__EXERCISE OBJECTIVE__. Rewrite all of the material below with "centimetres" replaced by "centimeters" and everything else kept the same. Leave the pictures out of your answer.

*** INPUT DATA Section Begins ***

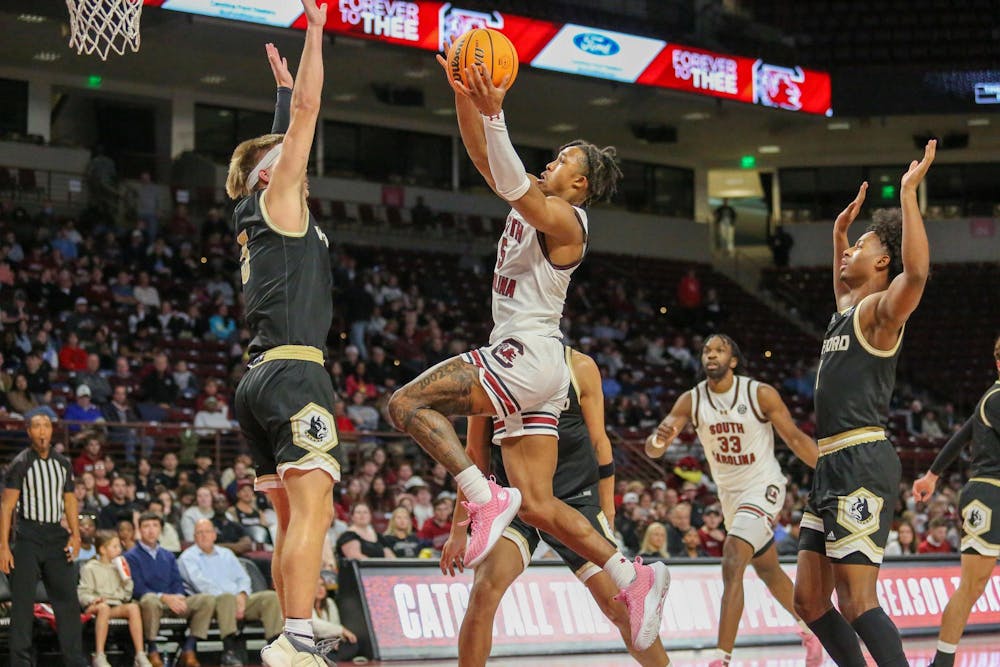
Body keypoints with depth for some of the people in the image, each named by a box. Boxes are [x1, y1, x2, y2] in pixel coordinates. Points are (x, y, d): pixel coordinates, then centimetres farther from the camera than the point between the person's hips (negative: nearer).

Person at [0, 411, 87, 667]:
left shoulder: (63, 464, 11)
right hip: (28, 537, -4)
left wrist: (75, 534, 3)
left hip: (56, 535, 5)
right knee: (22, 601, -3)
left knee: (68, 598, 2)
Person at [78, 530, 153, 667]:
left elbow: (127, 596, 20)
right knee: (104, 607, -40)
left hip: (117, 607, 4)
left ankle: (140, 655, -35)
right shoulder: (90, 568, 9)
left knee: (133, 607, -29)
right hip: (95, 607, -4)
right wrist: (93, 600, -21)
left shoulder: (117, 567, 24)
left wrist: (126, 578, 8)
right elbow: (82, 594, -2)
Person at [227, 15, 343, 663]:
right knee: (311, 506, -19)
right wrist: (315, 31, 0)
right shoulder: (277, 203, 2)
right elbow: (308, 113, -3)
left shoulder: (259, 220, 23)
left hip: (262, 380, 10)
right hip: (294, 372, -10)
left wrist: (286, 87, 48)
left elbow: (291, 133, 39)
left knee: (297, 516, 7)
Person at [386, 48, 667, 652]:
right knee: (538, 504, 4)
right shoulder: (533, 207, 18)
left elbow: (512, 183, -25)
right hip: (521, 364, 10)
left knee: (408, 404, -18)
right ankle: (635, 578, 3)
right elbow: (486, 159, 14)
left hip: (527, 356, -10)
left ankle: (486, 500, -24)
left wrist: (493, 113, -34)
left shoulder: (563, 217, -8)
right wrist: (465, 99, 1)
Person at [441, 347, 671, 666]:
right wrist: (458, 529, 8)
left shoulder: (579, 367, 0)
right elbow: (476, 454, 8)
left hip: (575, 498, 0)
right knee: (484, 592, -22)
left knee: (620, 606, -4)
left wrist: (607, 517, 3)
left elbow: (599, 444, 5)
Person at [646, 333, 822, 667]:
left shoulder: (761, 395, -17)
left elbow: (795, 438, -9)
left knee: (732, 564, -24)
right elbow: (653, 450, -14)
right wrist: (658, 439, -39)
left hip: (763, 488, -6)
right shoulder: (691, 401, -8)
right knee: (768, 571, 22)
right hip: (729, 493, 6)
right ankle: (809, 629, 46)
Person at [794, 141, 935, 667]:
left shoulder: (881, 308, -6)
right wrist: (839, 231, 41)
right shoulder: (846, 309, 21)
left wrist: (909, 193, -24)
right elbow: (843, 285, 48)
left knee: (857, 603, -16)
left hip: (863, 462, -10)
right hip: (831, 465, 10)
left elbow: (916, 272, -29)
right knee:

*** INPUT DATA Section Ends ***

__RESULT OF THE EXERCISE__.
Body keypoints with depth for some of the people in the image, each named by a box. Boxes are [x1, y1, x2, y2] in pixel coordinates. Points are (x, y, d): pixel coordinates, then centimeters farther from the camera than the point between the person's hips (negative: nearer).

Person at [0, 411, 87, 667]:
left shoulder: (63, 464, 11)
right hip: (28, 537, -4)
left wrist: (75, 534, 3)
left hip: (56, 535, 5)
right knee: (22, 601, -3)
left knee: (68, 598, 2)
Person at [78, 530, 153, 667]:
left elbow: (127, 596, 20)
right knee: (104, 607, -40)
left hip: (117, 607, 4)
left ankle: (140, 655, -35)
right shoulder: (90, 568, 9)
left knee: (133, 607, -29)
right hip: (95, 607, -4)
right wrist: (93, 600, -21)
left shoulder: (117, 567, 24)
left wrist: (126, 578, 8)
right elbow: (82, 594, -2)
Person at [227, 15, 343, 663]:
right knee: (311, 506, -19)
right wrist: (315, 31, 0)
right shoulder: (277, 203, 2)
right elbow: (308, 113, -3)
left shoulder: (259, 220, 23)
left hip: (262, 380, 10)
right hip: (294, 372, -10)
left wrist: (286, 87, 48)
left elbow: (291, 133, 39)
left knee: (297, 516, 7)
Person at [386, 48, 667, 652]:
right knee: (538, 504, 4)
right shoulder: (533, 207, 18)
left elbow: (512, 183, -25)
right hip: (521, 364, 10)
left knee: (408, 404, -18)
right ankle: (635, 578, 3)
right elbow: (486, 159, 14)
left hip: (527, 356, -10)
left ankle: (486, 500, -24)
left wrist: (493, 113, -34)
left shoulder: (563, 217, -8)
right wrist: (465, 99, 1)
Person at [441, 347, 671, 666]:
right wrist: (458, 529, 8)
left shoulder: (579, 367, 0)
right elbow: (476, 454, 8)
left hip: (575, 498, 0)
right knee: (484, 592, -22)
left knee: (620, 606, -4)
left wrist: (607, 517, 3)
left elbow: (599, 444, 5)
Person at [646, 333, 822, 667]:
left shoulder: (761, 395, -17)
left elbow: (795, 438, -9)
left knee: (732, 564, -24)
right elbow: (653, 450, -14)
right wrist: (658, 439, -39)
left hip: (763, 488, -6)
right shoulder: (691, 401, -8)
right knee: (768, 571, 22)
right hip: (729, 493, 6)
right ankle: (809, 629, 46)
Person at [794, 141, 935, 667]:
left shoulder: (881, 308, -6)
right wrist: (839, 231, 41)
right shoulder: (846, 309, 21)
left wrist: (909, 193, -24)
right elbow: (843, 285, 48)
left knee: (857, 603, -16)
left hip: (863, 462, -10)
right hip: (831, 465, 10)
left elbow: (916, 272, -29)
right knee:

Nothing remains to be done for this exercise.